-------- GIVEN INFORMATION
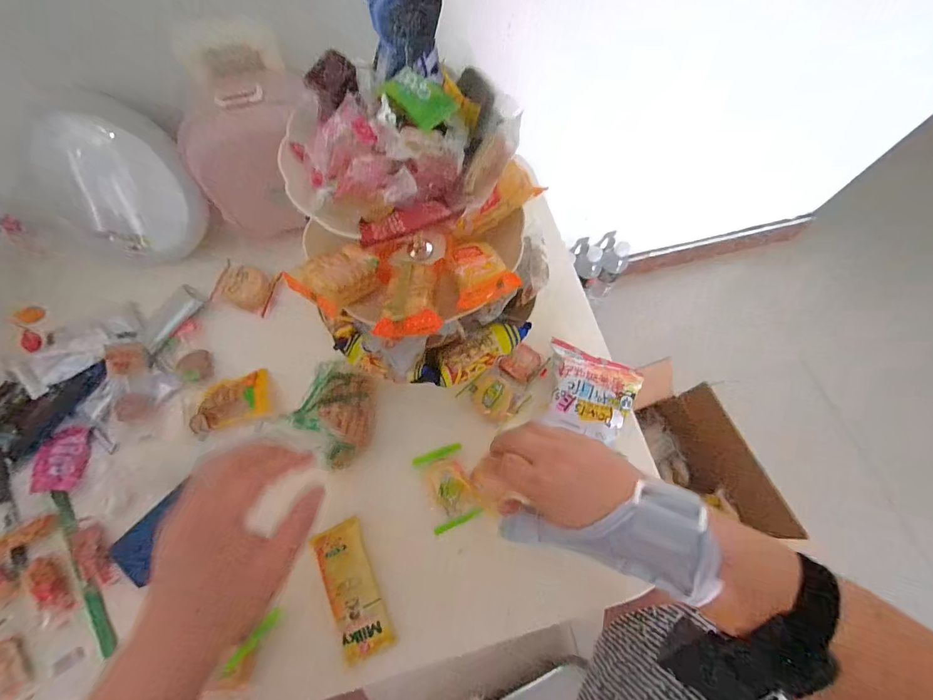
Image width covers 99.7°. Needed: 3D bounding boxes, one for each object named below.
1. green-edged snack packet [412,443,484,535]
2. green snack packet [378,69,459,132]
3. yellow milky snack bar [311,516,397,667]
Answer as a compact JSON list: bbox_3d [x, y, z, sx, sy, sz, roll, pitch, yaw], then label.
[{"bbox_3d":[-0.018,0.139,0.400,0.051,0.024,0.075,-19,71,-7],"label":"green-edged snack packet"},{"bbox_3d":[-0.028,-0.154,0.238,0.039,0.013,0.026,37,73,13],"label":"green snack packet"},{"bbox_3d":[-0.107,0.224,0.371,0.042,0.011,0.114,-24,71,-9],"label":"yellow milky snack bar"}]

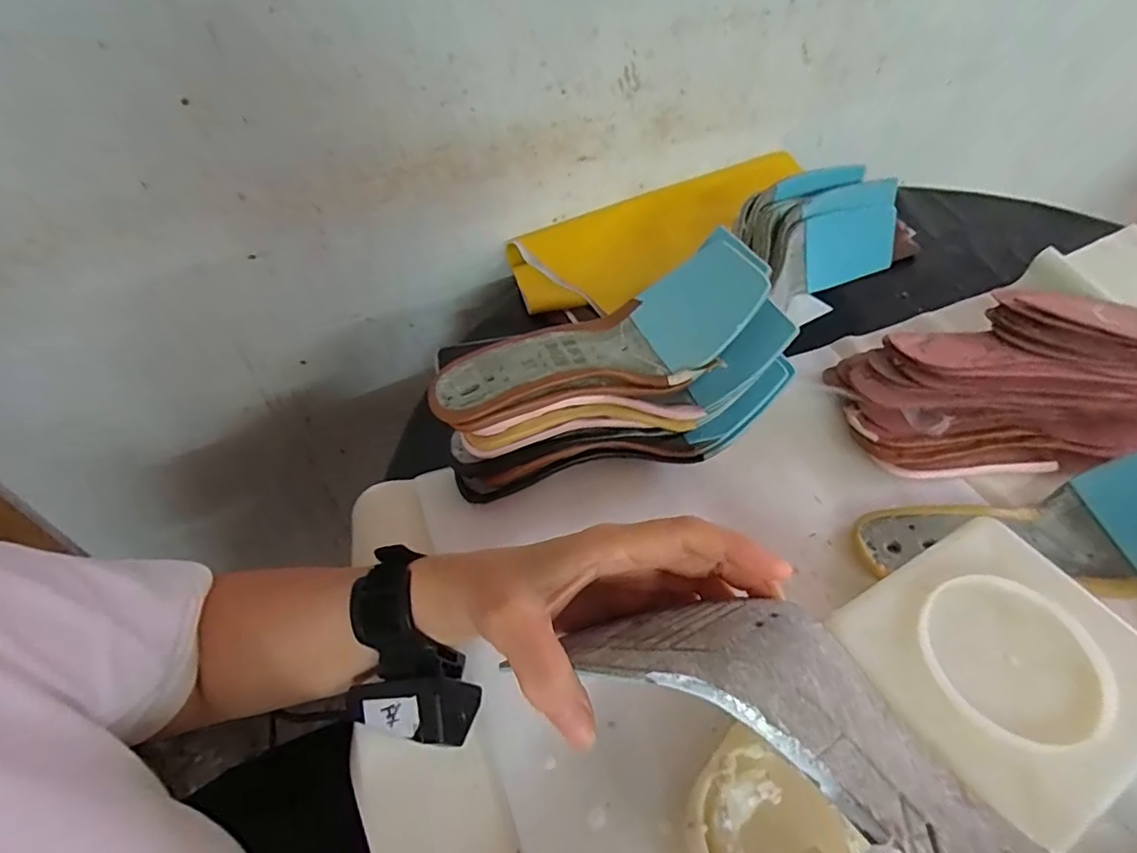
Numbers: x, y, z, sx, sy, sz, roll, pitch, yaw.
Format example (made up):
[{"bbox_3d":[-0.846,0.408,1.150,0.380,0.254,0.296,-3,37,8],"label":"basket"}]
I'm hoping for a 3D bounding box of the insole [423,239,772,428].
----------------
Your copy of the material above should be exact and free of pictures.

Image width covers 99.7°. Needed: 3D bounding boxes, one for each object named below.
1. green-edged snack packet [412,443,484,535]
2. green snack packet [378,69,459,132]
3. yellow milky snack bar [311,516,397,667]
Answer as a compact JSON list: bbox_3d [x, y, z, sx, sy, sz, roll, pitch, yaw], then label.
[{"bbox_3d":[-0.018,0.139,0.400,0.051,0.024,0.075,-19,71,-7],"label":"green-edged snack packet"},{"bbox_3d":[-0.028,-0.154,0.238,0.039,0.013,0.026,37,73,13],"label":"green snack packet"},{"bbox_3d":[-0.107,0.224,0.371,0.042,0.011,0.114,-24,71,-9],"label":"yellow milky snack bar"}]

Numbers: x, y, z, sx, sy, sz, roll, pitch, yaw.
Format example (made up):
[{"bbox_3d":[-0.846,0.408,1.150,0.380,0.254,0.296,-3,37,8],"label":"basket"}]
I'm hoping for a 3D bounding box of the insole [423,239,772,428].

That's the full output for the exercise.